____ Passage to read
\[Editor's Note: Do you have a security-related question about Windows NT 4.0? Send it to [email protected], and you might see the answer in this column!\]
My company's demilitarized zone (DMZ) hosts several NT 4.0-and Microsoft Internet Information Server (IIS) 4.0-based Web servers, which all run Service Pack 6 (SP6) and have the latest security hotfixes. To run regular security audits and apply security settings on these systems, I'd like to use the Security Configuration Editor (SCE), but I don't want to open a potential security hole by installing SCE on the Web servers in my DMZ. How can I leverage SCE's functionality without installing it?
Let's start with a short introduction to SCE, which is a security-management utility that ships with SP4. You can use SCE to analyze and change security settings on NT systems. To use SCE, use the Microsoft Management Console (MMC) Security Configuration Editor snap-in or the secedit.exe command-prompt executable. You define the SCE's security settings in template files (i.e., .inf files). You can modify the templates with the MMC Security Templates snap-in or with a simple text editor. The templates' default location is the \%systemroot%\winnt\security\templates folder. To store its configuration information and analysis results, SCE uses a dedicated Joint Engine Technology (JET)-based database. The database's name is secedit.sdb, and its default location is the \%systemroot%\winnt\security\database folder. If you've never run SCE on a system, the database won't exist on that system.
You don't need to install the SCE to use it; you can run it from a 3.5" disk. The disk must contain the following files (which you can obtain from a system running SP4 or later that has SCE installed): secedit.exe (the SCE command-prompt executable), scedll.dll, esent.dll, and the template (e.g., myhost.inf) you want to use. Scedll.dll provides the SCE's core functions. Esent.dll contains the SCE's database logic and provides access to the SCE database. If you're running SCE on a pre-SP4 system, you also need to copy wldap32.dll to the 3.5" disk.
To use the disk to run an SCE analysis on a system, insert the disk in the system's 3.5" drive. At a command prompt, switch to that drive letter and type
secedit /analyze /cfg myhost.inf /db %temp%\myhost.sdb /verbose /log %temp%\scelog.txt
where myhost.inf is the template file you want to use for your analysis, %temp%\myhost.sdb is the location and name of the SCE database, and %temp%\scelog.txt is the location and name of the SCE log file. The /analyze switch tells SCE to analyze your system's security settings. The /cfg switch specifies the template file you want to use for your analysis. The /db switch specifies the location and name of the SCE database (if no database is available, SCE creates one). The /verbose switch adds detailed progress information to the tool's log file. The /log switch specifies the location and name of the SCE log file.
After the SCE runs, your system's temporary folder (by default, this folder is in \%systemroot%\temp) will contain the SCE database (myhost.sdb) and log file (scelog.txt). Because both files contain security-related information, after you review them, delete them from the machines in your DMZ.
To use the SCE to configure a DMZ system from a 3.5" disk, replace the /analyze switch in the preceding command with /configure. SCE then configures the system according to the settings you specified in the template file. If you didn't delete the log file after the analysis, SCE appends the configuration log data to the log file.
________
Activity:
Carry on the column about running the Security Configuration Editor from a 3.5" disk, starting after its final sentence.
____ Data
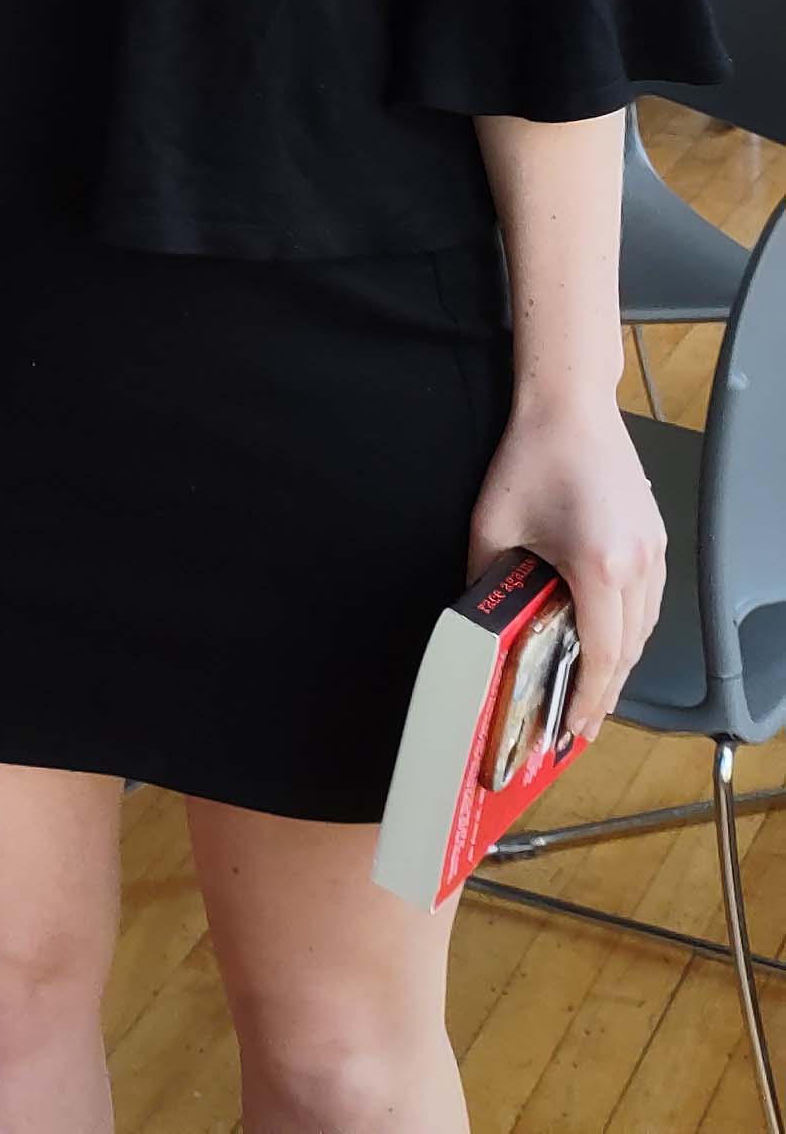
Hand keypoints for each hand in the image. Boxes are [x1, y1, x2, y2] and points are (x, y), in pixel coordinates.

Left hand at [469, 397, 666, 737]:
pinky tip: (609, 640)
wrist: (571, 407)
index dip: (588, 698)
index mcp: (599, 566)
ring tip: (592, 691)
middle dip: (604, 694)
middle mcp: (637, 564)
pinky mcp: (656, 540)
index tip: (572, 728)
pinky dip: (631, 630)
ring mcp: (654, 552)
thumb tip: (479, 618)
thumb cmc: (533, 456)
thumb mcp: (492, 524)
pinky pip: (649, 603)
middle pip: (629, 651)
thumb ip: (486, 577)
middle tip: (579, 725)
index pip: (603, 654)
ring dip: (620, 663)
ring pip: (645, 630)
________
____ Data
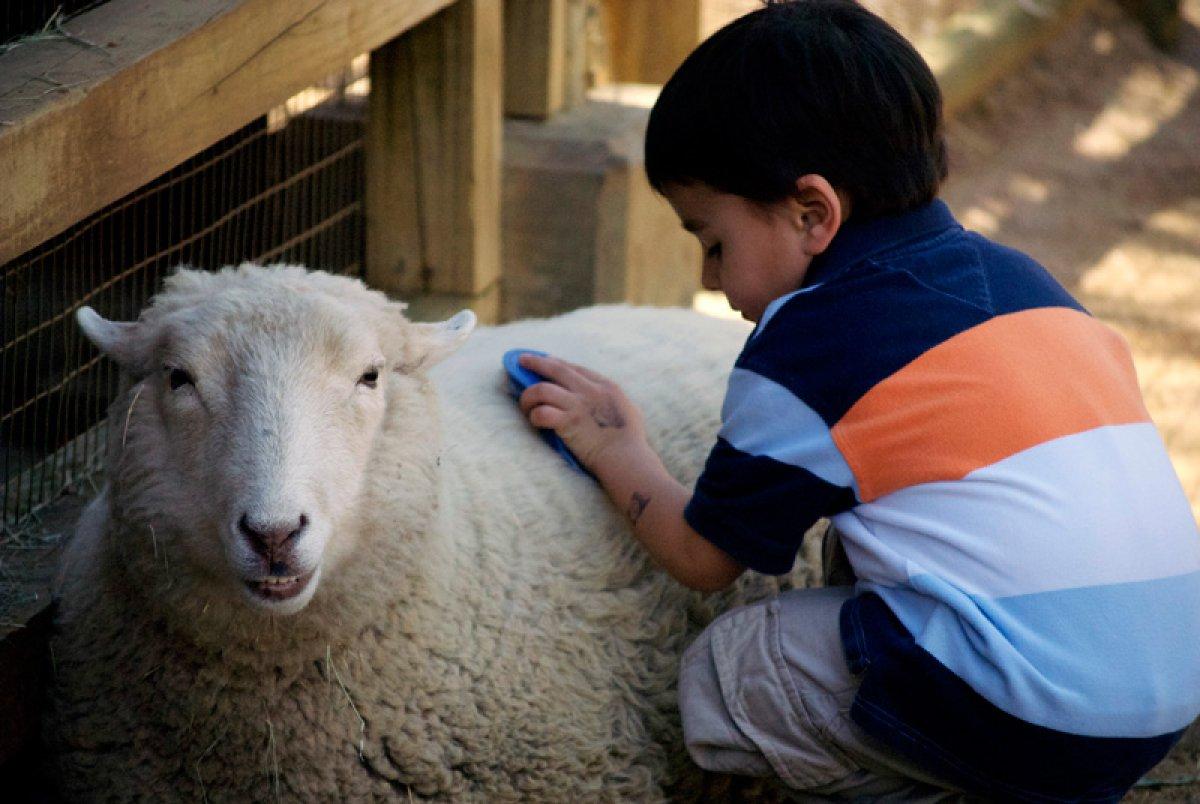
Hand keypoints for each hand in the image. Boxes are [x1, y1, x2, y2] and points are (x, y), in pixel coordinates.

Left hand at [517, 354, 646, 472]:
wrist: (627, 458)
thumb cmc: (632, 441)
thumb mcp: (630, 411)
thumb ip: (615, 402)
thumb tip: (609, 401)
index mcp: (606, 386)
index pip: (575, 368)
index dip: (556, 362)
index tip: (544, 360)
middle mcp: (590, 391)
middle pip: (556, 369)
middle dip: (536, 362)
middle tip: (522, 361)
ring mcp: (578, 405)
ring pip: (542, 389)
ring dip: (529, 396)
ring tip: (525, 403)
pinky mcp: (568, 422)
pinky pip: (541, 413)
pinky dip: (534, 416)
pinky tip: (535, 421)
________
____ Data
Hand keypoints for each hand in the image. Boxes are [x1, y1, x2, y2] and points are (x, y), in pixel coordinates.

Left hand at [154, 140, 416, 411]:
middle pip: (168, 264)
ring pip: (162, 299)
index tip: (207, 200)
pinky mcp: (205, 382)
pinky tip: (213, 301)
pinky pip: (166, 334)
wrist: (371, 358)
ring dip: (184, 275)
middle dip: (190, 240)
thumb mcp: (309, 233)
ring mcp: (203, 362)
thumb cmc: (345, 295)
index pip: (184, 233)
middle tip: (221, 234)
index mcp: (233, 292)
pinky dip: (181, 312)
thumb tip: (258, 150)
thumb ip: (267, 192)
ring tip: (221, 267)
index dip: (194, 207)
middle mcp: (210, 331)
________
Answer for the task:
I work in the IT department of a large car manufacturer with an important, NT-server-based Web presence. The company's upper-management personnel are worried about the damage that Denial of Service (DoS) attacks can cause, and they want IT to take protective measures. What can I do at an OS level to protect against DoS attacks?
A DoS attack is an attack on the availability of a computer system. In a DoS attack, an attacker keeps a machine or service from performing its usual tasks (i.e., delivering a set of services to legitimate users). Many DoS attacks exploit features of the TCP/IP network stack. A common DoS attack in this category is TCP SYN flooding, which the Web-exclusive sidebar "What's a TCP SYN Flooding DoS Attack?" explains.
NT provides a set of registry parameters that you can use to harden the TCP/IP and NetBIOS protocols against DoS attacks. Table 1 lists the registry parameters, which I explain in the following paragraphs.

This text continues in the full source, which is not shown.